Hey Blacksheep, do you have a link to this latest development?
Looks to me like doublespeak:
Certainly the letter was altered.. the personal identification was removed (ie student’s name).
They clarified that the student was given detention because of disciplinary warnings, and not the use of an “alternate” browser.
Nevertheless, it still appears that since the “warnings” were about Firefox, the detention was about Firefox.
Reminds me of the time my 9 year old son was suspended for 3 days for correcting a teacher’s math in class. We fought that and won a public apology from the teacher and school board.

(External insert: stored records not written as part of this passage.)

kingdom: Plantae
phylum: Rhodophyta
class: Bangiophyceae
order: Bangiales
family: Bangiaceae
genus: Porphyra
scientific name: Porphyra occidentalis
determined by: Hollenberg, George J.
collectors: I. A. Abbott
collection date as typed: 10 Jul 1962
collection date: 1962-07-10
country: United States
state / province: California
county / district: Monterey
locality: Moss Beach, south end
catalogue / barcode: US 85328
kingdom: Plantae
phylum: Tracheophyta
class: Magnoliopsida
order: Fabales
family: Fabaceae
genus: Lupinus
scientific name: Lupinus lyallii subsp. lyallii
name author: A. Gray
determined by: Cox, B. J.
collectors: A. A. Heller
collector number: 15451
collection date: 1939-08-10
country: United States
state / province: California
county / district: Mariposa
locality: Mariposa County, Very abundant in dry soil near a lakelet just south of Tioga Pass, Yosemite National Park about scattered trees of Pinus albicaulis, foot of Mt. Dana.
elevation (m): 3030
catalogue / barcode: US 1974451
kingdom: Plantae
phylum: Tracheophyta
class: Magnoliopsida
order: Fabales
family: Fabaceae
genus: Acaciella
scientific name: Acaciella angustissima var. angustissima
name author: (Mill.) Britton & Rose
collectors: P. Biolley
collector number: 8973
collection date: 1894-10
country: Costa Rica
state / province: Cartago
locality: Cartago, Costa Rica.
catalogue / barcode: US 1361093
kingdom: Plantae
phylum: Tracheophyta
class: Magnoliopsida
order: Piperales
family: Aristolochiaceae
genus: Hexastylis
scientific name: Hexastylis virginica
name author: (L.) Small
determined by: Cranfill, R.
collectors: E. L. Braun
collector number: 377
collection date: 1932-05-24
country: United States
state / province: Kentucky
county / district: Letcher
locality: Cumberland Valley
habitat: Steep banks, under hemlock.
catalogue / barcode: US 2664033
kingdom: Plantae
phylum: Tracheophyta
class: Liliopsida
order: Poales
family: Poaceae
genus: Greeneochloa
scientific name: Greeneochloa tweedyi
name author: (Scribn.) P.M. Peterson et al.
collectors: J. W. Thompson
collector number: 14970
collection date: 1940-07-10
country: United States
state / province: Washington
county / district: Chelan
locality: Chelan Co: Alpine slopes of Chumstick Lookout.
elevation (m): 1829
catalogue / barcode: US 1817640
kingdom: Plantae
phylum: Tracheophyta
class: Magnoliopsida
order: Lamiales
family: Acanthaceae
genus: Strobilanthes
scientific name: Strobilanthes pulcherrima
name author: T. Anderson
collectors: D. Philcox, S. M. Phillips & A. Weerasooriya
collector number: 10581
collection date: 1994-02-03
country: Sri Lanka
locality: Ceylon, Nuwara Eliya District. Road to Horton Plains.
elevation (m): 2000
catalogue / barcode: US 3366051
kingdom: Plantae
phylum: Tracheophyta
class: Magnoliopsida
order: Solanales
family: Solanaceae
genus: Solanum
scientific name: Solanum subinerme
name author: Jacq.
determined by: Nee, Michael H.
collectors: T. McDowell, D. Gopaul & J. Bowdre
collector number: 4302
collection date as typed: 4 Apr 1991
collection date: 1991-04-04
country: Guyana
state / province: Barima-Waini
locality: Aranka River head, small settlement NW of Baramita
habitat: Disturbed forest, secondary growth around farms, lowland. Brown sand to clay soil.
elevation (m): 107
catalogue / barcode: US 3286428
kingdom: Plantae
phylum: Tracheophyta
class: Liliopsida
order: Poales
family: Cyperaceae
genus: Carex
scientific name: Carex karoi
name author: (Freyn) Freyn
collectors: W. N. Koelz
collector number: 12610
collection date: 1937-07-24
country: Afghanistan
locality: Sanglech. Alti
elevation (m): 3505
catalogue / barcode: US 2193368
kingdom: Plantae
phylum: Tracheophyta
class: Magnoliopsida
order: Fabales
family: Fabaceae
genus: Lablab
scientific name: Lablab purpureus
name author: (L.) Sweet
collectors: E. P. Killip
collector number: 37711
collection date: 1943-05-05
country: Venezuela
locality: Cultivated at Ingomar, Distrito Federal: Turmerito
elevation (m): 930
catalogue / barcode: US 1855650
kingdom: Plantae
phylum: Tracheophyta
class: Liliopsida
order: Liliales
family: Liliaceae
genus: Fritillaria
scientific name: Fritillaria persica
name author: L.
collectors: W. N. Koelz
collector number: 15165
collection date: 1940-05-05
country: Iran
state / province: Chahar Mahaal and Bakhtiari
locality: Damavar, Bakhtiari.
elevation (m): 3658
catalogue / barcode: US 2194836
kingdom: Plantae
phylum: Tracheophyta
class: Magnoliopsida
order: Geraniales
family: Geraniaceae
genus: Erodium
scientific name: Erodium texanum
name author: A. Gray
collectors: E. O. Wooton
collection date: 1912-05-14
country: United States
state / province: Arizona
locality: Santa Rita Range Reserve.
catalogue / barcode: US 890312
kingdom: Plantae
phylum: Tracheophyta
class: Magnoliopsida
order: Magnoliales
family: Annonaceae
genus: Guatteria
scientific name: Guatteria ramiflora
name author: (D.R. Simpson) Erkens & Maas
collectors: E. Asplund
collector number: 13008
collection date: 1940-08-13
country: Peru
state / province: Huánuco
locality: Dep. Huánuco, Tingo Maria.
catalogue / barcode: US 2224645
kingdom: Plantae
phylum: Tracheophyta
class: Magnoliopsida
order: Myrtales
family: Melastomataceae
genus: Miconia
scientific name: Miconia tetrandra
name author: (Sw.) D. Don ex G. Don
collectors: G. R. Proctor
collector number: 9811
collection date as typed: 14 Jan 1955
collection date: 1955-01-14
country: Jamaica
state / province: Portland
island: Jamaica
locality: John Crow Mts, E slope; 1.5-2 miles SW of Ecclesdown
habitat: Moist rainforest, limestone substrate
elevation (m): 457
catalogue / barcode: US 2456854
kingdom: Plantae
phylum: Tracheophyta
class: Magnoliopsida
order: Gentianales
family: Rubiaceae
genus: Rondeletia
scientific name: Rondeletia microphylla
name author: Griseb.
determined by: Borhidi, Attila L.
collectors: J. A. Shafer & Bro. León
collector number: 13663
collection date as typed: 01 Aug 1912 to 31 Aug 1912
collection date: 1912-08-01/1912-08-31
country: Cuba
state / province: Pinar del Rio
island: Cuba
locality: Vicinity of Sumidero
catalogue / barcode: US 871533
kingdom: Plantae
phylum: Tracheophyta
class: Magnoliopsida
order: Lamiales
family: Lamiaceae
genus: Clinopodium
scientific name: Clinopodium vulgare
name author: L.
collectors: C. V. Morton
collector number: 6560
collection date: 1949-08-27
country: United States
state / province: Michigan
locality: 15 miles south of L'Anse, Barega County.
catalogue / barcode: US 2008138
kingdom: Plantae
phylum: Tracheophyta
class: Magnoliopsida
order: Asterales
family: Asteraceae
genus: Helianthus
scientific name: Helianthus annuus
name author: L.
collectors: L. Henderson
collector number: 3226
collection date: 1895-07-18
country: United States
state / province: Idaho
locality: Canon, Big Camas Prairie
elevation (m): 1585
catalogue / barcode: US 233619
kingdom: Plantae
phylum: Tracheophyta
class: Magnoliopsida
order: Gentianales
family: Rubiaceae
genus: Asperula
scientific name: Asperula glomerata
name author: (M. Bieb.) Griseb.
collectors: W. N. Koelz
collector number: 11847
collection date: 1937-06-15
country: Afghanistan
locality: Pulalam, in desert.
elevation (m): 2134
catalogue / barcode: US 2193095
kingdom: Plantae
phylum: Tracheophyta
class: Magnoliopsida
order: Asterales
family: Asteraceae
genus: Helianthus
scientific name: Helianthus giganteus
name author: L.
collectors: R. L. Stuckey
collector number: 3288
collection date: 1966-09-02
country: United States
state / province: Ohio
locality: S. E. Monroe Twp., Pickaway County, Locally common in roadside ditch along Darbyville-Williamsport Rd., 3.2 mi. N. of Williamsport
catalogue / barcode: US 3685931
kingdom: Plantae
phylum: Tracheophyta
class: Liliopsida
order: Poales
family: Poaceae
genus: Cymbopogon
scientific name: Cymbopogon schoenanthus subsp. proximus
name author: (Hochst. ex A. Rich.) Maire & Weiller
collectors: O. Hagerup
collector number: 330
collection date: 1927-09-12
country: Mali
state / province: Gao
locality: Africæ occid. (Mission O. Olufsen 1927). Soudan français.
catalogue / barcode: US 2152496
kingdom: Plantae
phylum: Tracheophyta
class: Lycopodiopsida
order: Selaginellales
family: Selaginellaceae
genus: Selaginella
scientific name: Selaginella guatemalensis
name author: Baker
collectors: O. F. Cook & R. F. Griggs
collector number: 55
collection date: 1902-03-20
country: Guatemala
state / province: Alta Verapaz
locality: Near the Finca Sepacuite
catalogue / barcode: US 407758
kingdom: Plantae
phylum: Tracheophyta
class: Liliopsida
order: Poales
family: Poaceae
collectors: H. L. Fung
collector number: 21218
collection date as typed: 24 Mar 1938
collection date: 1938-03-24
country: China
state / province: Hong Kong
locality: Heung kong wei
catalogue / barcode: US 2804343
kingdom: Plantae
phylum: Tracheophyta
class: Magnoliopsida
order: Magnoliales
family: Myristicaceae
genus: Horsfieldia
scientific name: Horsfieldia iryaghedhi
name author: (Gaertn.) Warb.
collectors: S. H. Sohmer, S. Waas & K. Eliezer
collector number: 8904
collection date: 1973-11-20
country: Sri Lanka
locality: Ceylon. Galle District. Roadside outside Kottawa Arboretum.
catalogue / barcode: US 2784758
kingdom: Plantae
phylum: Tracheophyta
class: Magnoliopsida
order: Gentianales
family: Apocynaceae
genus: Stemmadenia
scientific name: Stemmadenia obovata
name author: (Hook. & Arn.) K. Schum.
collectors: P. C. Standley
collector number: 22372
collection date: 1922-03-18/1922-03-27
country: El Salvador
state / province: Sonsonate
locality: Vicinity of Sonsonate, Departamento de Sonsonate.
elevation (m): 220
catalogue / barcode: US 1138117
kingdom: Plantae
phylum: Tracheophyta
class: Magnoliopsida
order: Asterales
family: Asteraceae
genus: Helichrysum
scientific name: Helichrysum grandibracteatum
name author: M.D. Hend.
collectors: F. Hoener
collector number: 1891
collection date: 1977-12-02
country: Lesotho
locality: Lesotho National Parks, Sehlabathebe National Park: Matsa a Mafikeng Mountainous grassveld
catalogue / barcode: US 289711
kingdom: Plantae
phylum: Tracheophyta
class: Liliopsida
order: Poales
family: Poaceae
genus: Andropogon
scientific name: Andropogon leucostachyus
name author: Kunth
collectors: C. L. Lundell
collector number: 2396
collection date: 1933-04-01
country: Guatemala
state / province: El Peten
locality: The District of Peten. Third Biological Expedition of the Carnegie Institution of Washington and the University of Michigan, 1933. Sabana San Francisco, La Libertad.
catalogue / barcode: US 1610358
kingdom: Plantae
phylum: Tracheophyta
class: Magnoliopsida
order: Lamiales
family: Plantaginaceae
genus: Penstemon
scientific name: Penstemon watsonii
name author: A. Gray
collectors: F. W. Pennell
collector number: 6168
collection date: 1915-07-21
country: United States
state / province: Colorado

If the school system has reasons why “alternate browsers” should not be used, then they should be banned, similar to the guy in comment #1. Else, it’s just another case of a marginal teacher trying to overcontrol students to gain some kind of power “high”.
jon
This Principal is a supposed fool and the Teacher is, according to many sources, mean as the end boss of starfox. (the old one)
Well my college does have Firefox on the system, but it’s version 1.5 so I decided to install 2.0 (and quite a few extensions) on my pendrive. No complaints and half the class has got me to copy it on to their pendrives :D
Even if this turns out to be true I don’t think that this was an effort by the teacher to stop the student using an alternate browser.
I don’t know about you, but in my school we sometimes had non-IT teachers take us to do some work on the computers. If they aren’t very computer literate they wouldnt necessarily know that IE isn’t the only browser available. And most teachers don’t let you mess about in class so any program the teacher didn’t recognise would be construed as an attempt to mess about. Hence the detention.
Well my college does have Firefox on the system, but it’s version 1.5 so I decided to install 2.0 (and quite a few extensions) on my pendrive. No complaints and half the class has got me to copy it on to their pendrives
Was that teacher a paid Microsoft emploee ? Because in my school , IE is not allowed to be launched. Only FF and Opera. If you launch IE , the controlling system sends a popup to the teacher , and you are told to close it or leave. But anyway , why not Linux? Such as Ubuntu with a LTSP server?
Where’s your school? Sounds pretty progressive.